What's taught in the first semester varies a lot. I'm familiar with AP Calc BC, and sure-- a little bit of the stuff in the last half of the course (differential equations, vector-valued functions) is a little more esoteric for many careers. But a lot of stuff isn't so much (polar coordinates, the "practical integration" stuff that uses basic mechanics, calculator skills, etc)

[mrbungie]

Wouldn't say math loses usefulness after trig. But rather, due to how it is (usually, my experience being in Chile) teached it rapidly becomes too abstract, decouples from its "real world" use cases and then it is easy to forget the forest for the trees.

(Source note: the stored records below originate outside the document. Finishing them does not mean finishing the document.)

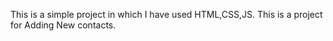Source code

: This is a simple project in which I have used HTML,CSS,JS. 
This is a project for Adding New contacts.
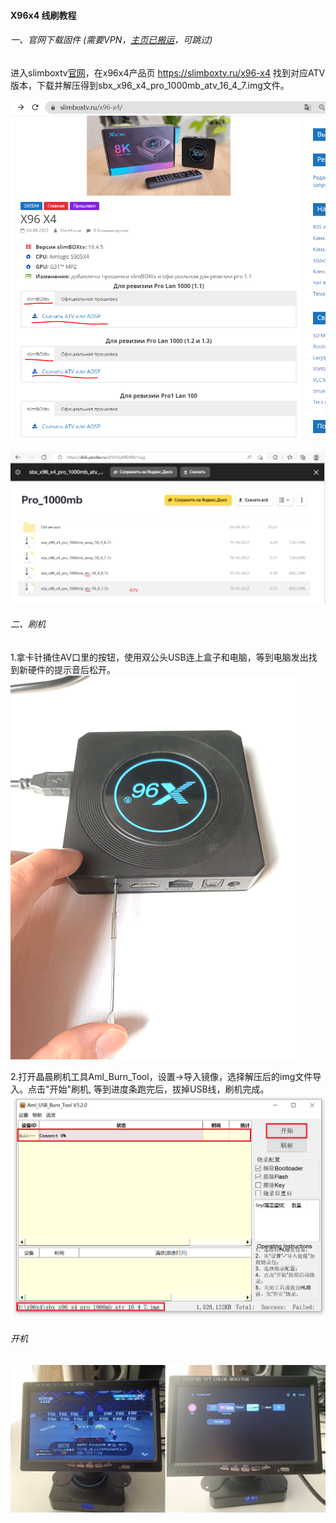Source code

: #### X96x4 线刷教程

###### 一、官网下载固件 (需要VPN，[主页已搬运](https://github.com/laof/slimboxtv)，可跳过)
进入slimboxtv[官网](https://slimboxtv.ru)，在x96x4产品页 https://slimboxtv.ru/x96-x4 找到对应ATV版本，下载并解压得到sbx_x96_x4_pro_1000mb_atv_16_4_7.img文件。

![Image text](../img/slimboxtv.ru_x96-x4_.png)

![Image text](../img/download-atv.png)

###### 二、刷机

1.拿卡针捅住AV口里的按钮，使用双公头USB连上盒子和电脑，等到电脑发出找到新硬件的提示音后松开。
![Image text](../img/holdon.png)

2.打开晶晨刷机工具Aml_Burn_Tool，设置->导入镜像，选择解压后的img文件导入。点击"开始"刷机, 等到进度条跑完后，拔掉USB线，刷机完成。
![Image text](../img/aml-tool.png)

###### 开机
![Image text](../img/done.jpg)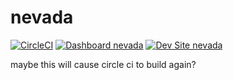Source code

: # nevada

[![CircleCI](https://circleci.com/gh/qlstudent/nevada.svg?style=shield)](https://circleci.com/gh/qlstudent/nevada)
[![Dashboard nevada](https://img.shields.io/badge/dashboard-nevada-yellow.svg)](https://dashboard.pantheon.io/sites/27f0fceb-f3b5-4c1e-b890-560a33410e66#dev/code)
[![Dev Site nevada](https://img.shields.io/badge/site-nevada-blue.svg)](http://dev-nevada.pantheonsite.io/)

maybe this will cause circle ci to build again? 
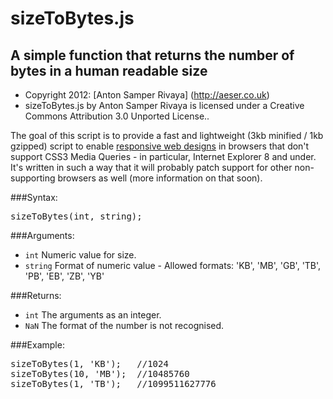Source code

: # sizeToBytes.js 
## A simple function that returns the number of bytes in a human readable size

 - Copyright 2012: [Anton Samper Rivaya] (http://aeser.co.uk)
 - sizeToBytes.js by Anton Samper Rivaya is licensed under a Creative Commons Attribution 3.0 Unported License.. 
 
The goal of this script is to provide a fast and lightweight (3kb minified / 1kb gzipped) script to enable [responsive web designs](http://www.alistapart.com/articles/responsive-web-design/) in browsers that don't support CSS3 Media Queries - in particular, Internet Explorer 8 and under. It's written in such a way that it will probably patch support for other non-supporting browsers as well (more information on that soon).

###Syntax:

<pre>
sizeToBytes(int, string);
</pre>

###Arguments:

- `int`		Numeric value for size.
- `string`	Format of numeric value - Allowed formats: 'KB', 'MB', 'GB', 'TB', 'PB', 'EB', 'ZB', 'YB'

###Returns:

- `int`		The arguments as an integer.
- `NaN`		The format of the number is not recognised.

###Example:

<pre>
sizeToBytes(1, 'KB');	//1024
sizeToBytes(10, 'MB');	//10485760
sizeToBytes(1, 'TB');	//1099511627776
</pre>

The Mathematics for Machine Learning book[1] exposes this as a top-down vs bottom-up problem. While both approaches have pros and cons, a sweet spot may lay somewhere in the middle and that needs you to embrace some inevitable backtracking (i.e. college curricula should not forget to add some courses where world modelling using the math and throughfully explaining why that underlying theory and math is actually useful in describing and/or predicting reality).

PS: I also think there is still a lot of focus in resolving problems manually.

[1] https://mml-book.github.io/book/mml-book.pdf, page 13.

[hollandheese]

>While I’ve led a data science team, I’ve never taken a data science course — so I’m not sure what it teaches. But i do feel pretty confident in saying that I think math does lose its usefulness around after trig.

Statements like this are a big part of the reason statisticians never trust anyone who works in "data science". The whole field is basically applied statistics/calculus and you're saying none of that is useful.

[kenjackson]

Sorry, the statement I made wasn't intended to be connected that way. Data science uses a bunch of math beyond trig. I meant that in general math beyond trig becomes much less useful. I was talking about the general usefulness of different levels/types of taught math for white collar jobs/living. Not what is of use for data science.

[hw-guy]

"math does lose its usefulness around after trig"

Not if you want to leave open the possibility of majoring in engineering, physical and biological science, or economics.

[danielmarkbruce]

ChatGPT might argue linear algebra and calculus are useful.